Every service claims it. Almost none of them mean what you think they mean. Here's the cheat sheet I wish someone gave me.

I keep seeing ads for "encrypted email" services where the encryption happens... on the server. Like, great, the hard drive is encrypted. But the server still holds the keys. The service provider can still read everything. A court order still works. An employee with database access still sees your emails. That's not privacy — that's compliance theater.

Then there's the escrow crowd. "Your keys are encrypted on your device, but we keep a backup just in case!" Just in case of what? In case you forget your password? Here's a wild idea: write it down. The whole point of encryption is that *only you* can unlock it. If there's a backup key somewhere, it's not only you. Full stop.

Real zero-knowledge means: keys generated in your browser. Private key encrypted with your password. Ciphertext stored on our servers. We don't have your password. We don't have your key. We store the encrypted blob and that's it. If you lose your password, you lose your data. That's the deal. If a service promises recovery AND true privacy, they're lying about at least one of those things.

I'm not saying convenience doesn't matter. It does. But you should know what you're trading. We chose the paranoid route because once you realize how many "encrypted" services can actually read your stuff, it's hard to unsee it.

One Login. Finally.

We used to have three separate auth systems. It was a mess. Here's how we fixed it — and why we had to get a little creative with cross-domain sessions.

When we launched AgniVault, it had its own auth. When we added AgniVPN, it got its own too. So you had three passwords, three login screens, and a lot of confused users asking why their mail password didn't work for file sharing.

We moved everything to a single JWT session. Same secret, same format, same localStorage key across all products. The catch? agni.sh, mail.agni.sh, priv.agni.sh, and files.agni.sh are different domains — browsers don't share localStorage across origins. So if you log in on the landing page and click through to mail, you'd land on a site that has no idea who you are.

Our solution is kind of hacky but it works: when you leave one Agni domain for another, we pass your session token in the URL hash. The receiving site grabs it, stores it in its own localStorage, and wipes the hash before you notice. It's not magic — it's just a handoff. The JWT itself is signed with HS256 and rotates per deployment, so even if someone intercepted that hash, they'd need the secret to do anything with it.

════════════════════

Continue the blog text about encryption claims and the single Agni login from its last sentence, keeping the same casual first-person voice.

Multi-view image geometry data
════════════════════

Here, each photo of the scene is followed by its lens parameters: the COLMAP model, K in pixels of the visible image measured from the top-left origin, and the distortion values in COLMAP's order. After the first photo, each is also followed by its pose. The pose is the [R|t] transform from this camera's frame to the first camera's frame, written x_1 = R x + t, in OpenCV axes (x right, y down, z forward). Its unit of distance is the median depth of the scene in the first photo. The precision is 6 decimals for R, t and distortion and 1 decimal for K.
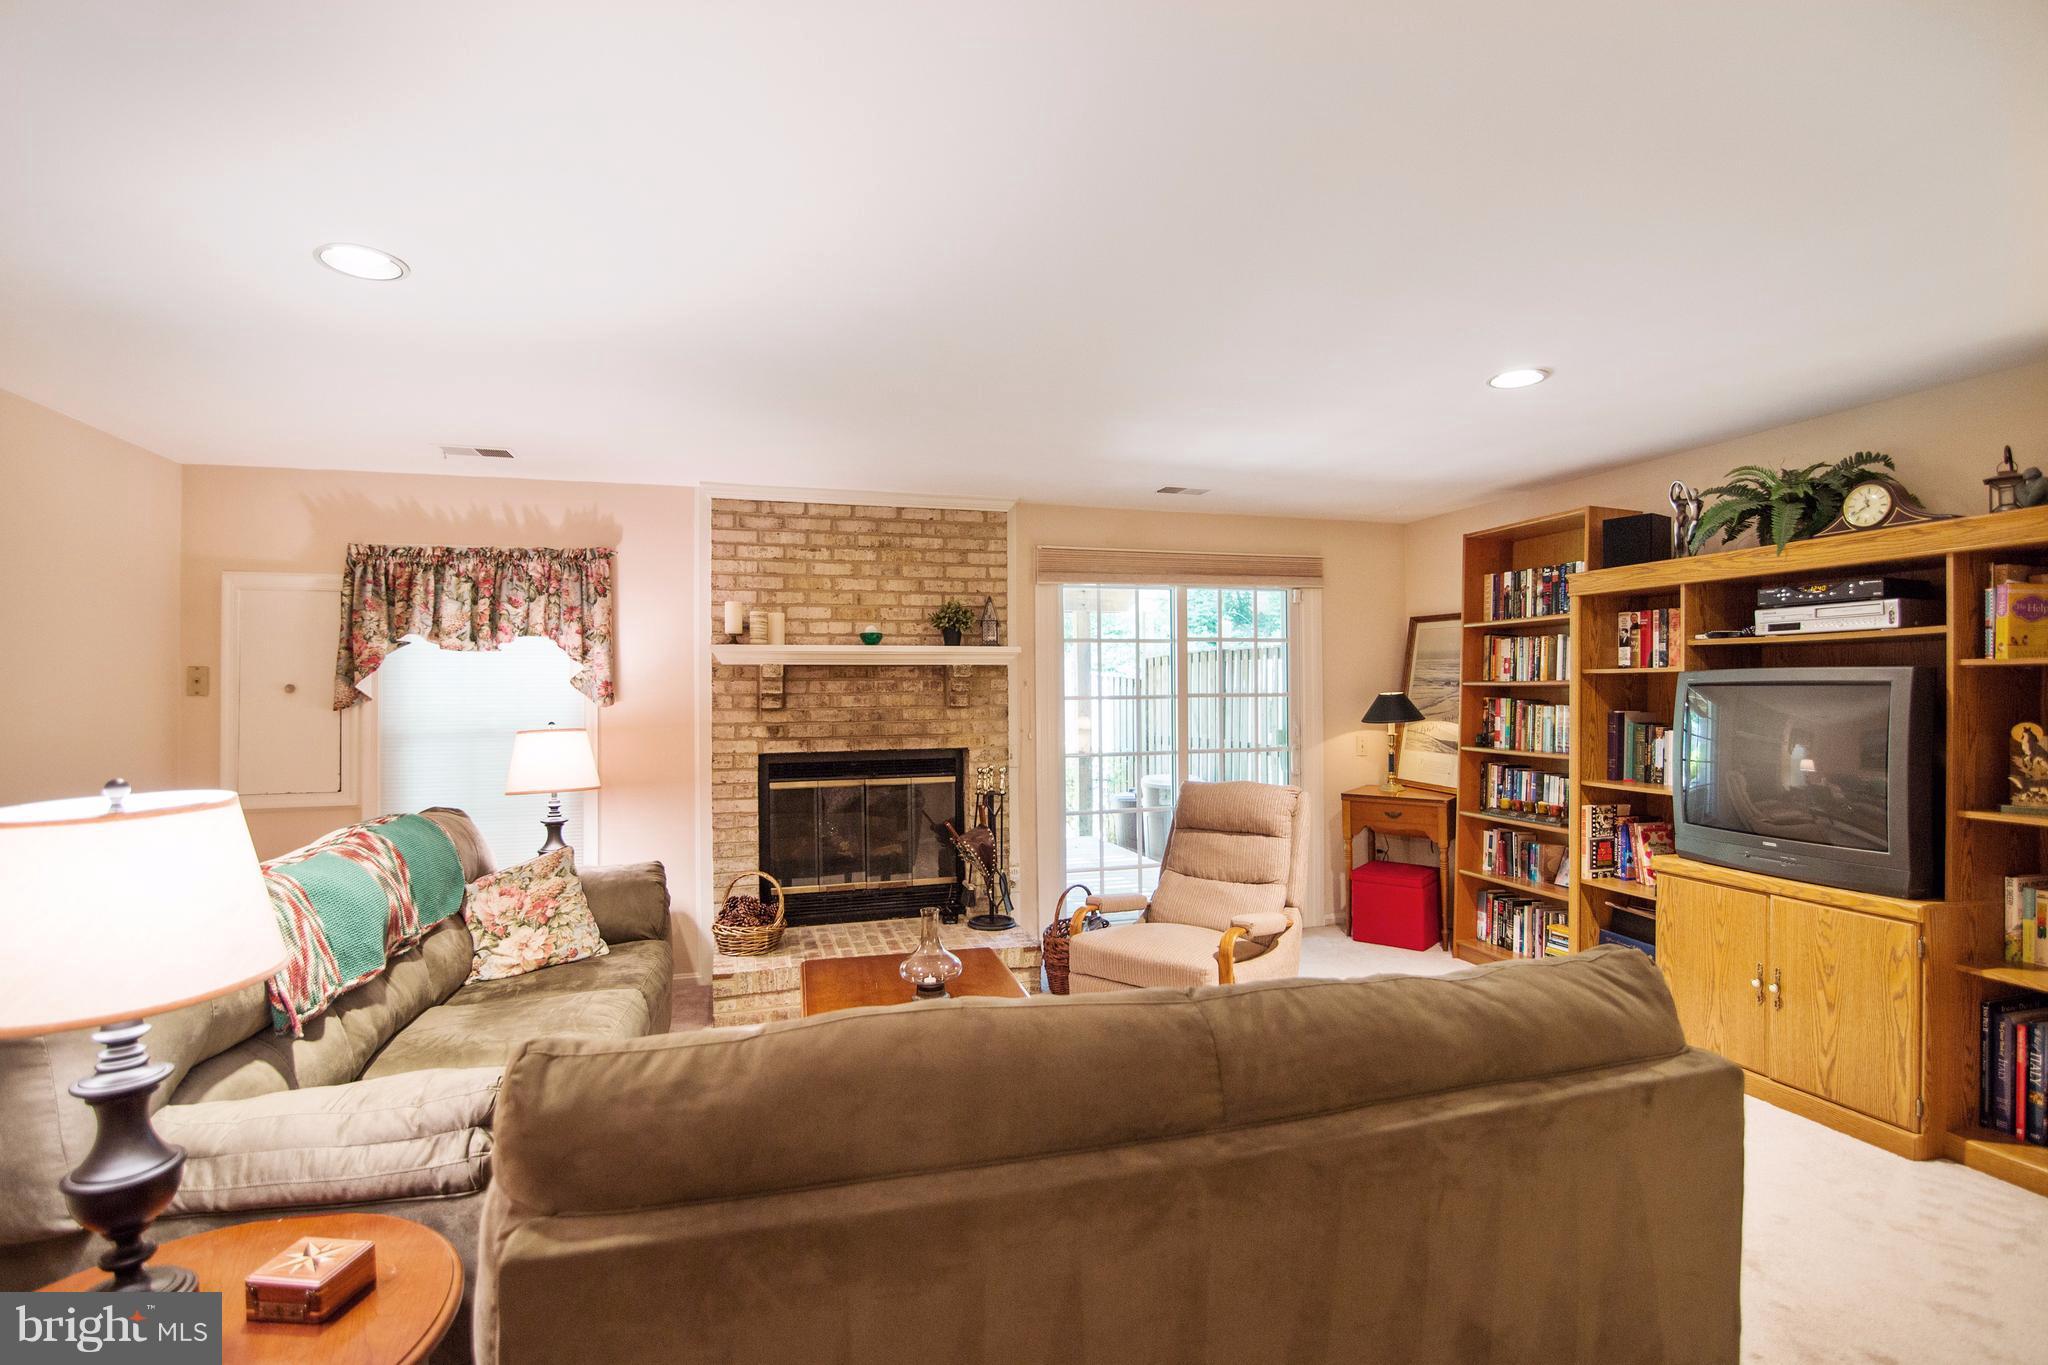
lens RADIAL K [[946.3, 0, 1024.8], [0, 946.3, 687.5], [0, 0, 1]] dist [-0.002394, -0.000071]
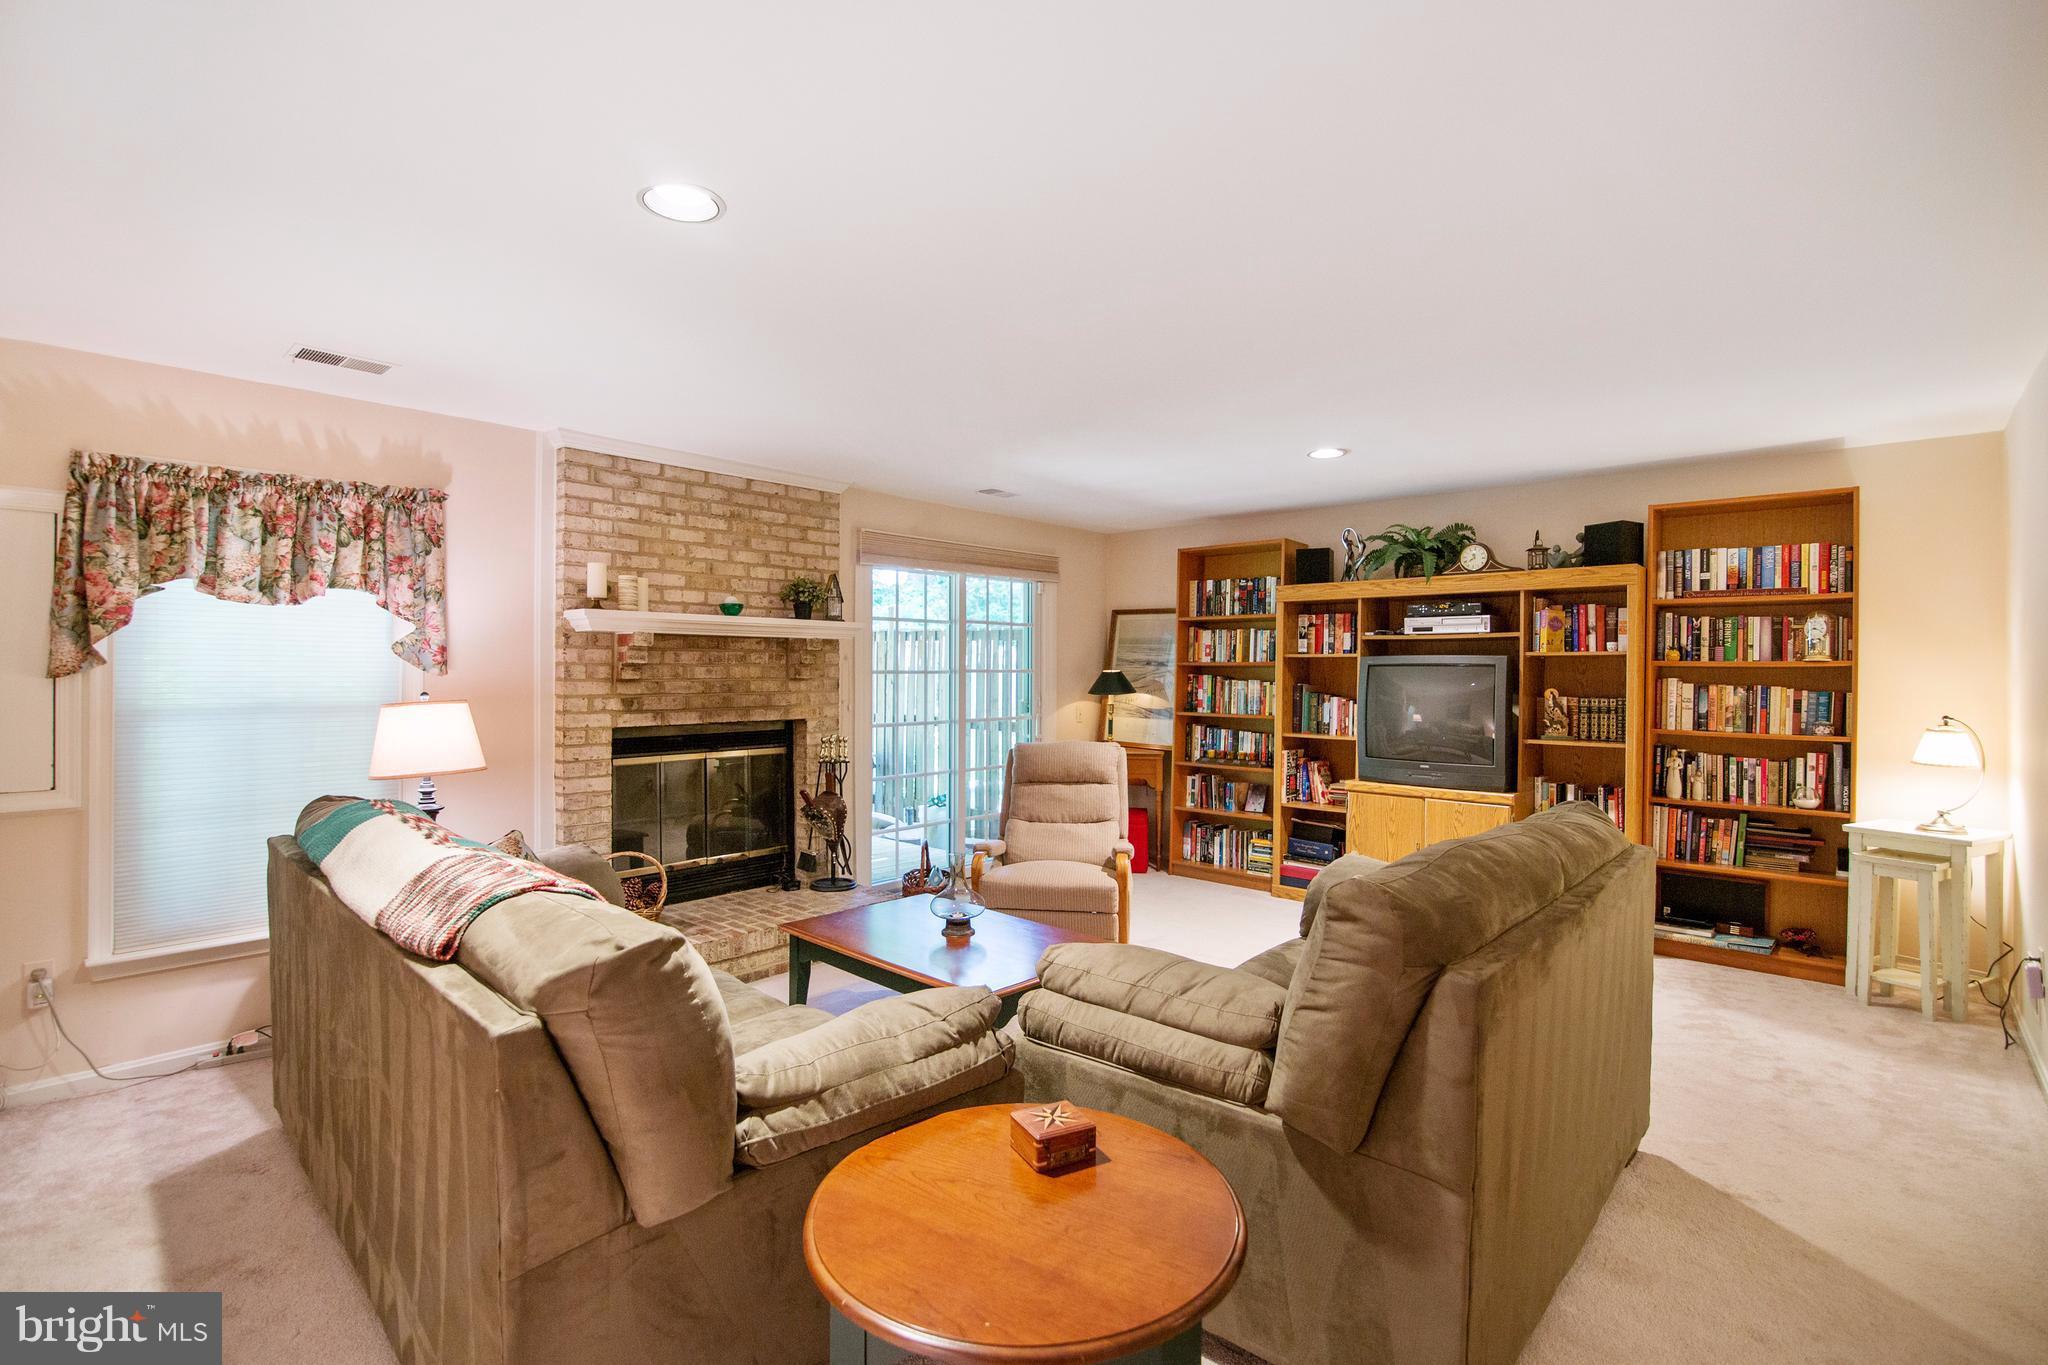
lens RADIAL K [[946.3, 0, 1017.9], [0, 946.3, 674.3], [0, 0, 1]] dist [-0.002394, -0.000071]
pose [[0.856493, 0.008339, 0.516092, -0.419727], [-0.011364, 0.999932, 0.002703, 0.010338], [-0.516034, -0.008180, 0.856529, -0.002884]]
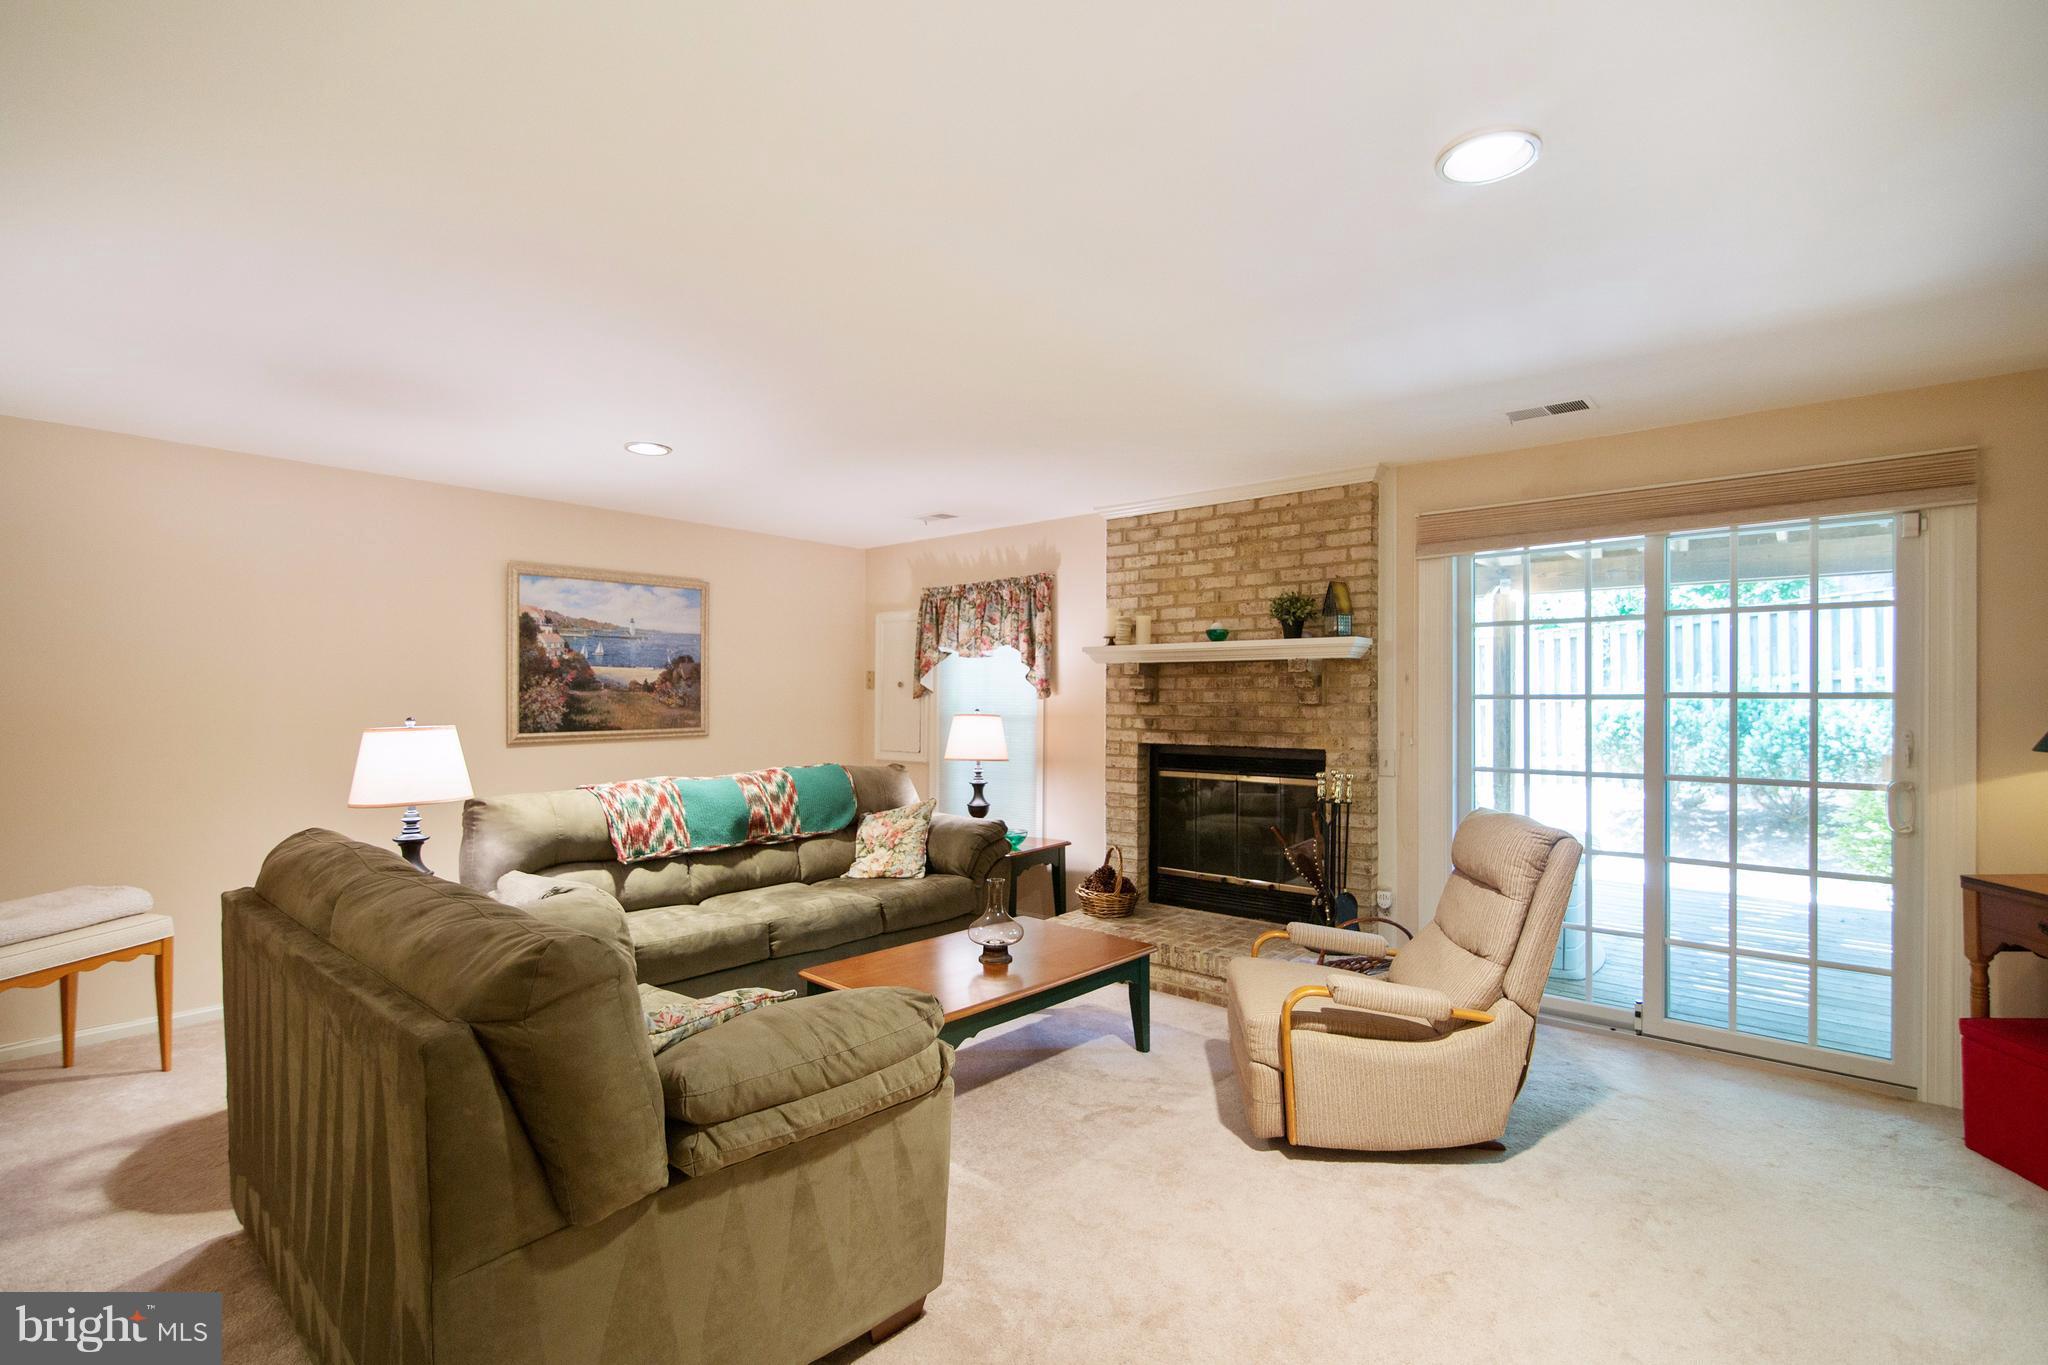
lens RADIAL K [[946.3, 0, 1023.5], [0, 946.3, 694.8], [0, 0, 1]] dist [-0.002394, -0.000071]
pose [[0.550088, 0.009303, -0.835055, 0.573571], [-0.001625, 0.999948, 0.010069, 0.002213], [0.835105, -0.004182, 0.550074, 0.273895]]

════════════════════

> **RESPONSE**:
It's not as seamless as a shared cookie, but it means you log in once and you're in everywhere. And more importantly: we don't need a central auth server that becomes a single point of failure. Each product validates the JWT independently.

OpenPGP Is Ancient and I Love It

Everyone wants to invent their own shiny crypto protocol. We went with the boring old standard instead. Here's why that wasn't actually a boring decision.

I get why Signal built the Double Ratchet. I get why Matrix has Olm. They're elegant, they're modern, they solve real problems. But here's what nobody talks about: if Signal shuts down tomorrow, your Signal messages are gone. The protocol is tightly coupled to the app. You can't export your keys and open them in something else.

OpenPGP is the opposite of elegant. It's verbose, it's old, the user experience is... well, you've tried using GPG on the command line. But it's a documented standard with RFCs and independent implementations. Your AgniMail keys are just OpenPGP keys. Export them, import them into Thunderbird, use them with GpgSuite, whatever. If we disappear, your encrypted mail is still readable with any OpenPGP tool.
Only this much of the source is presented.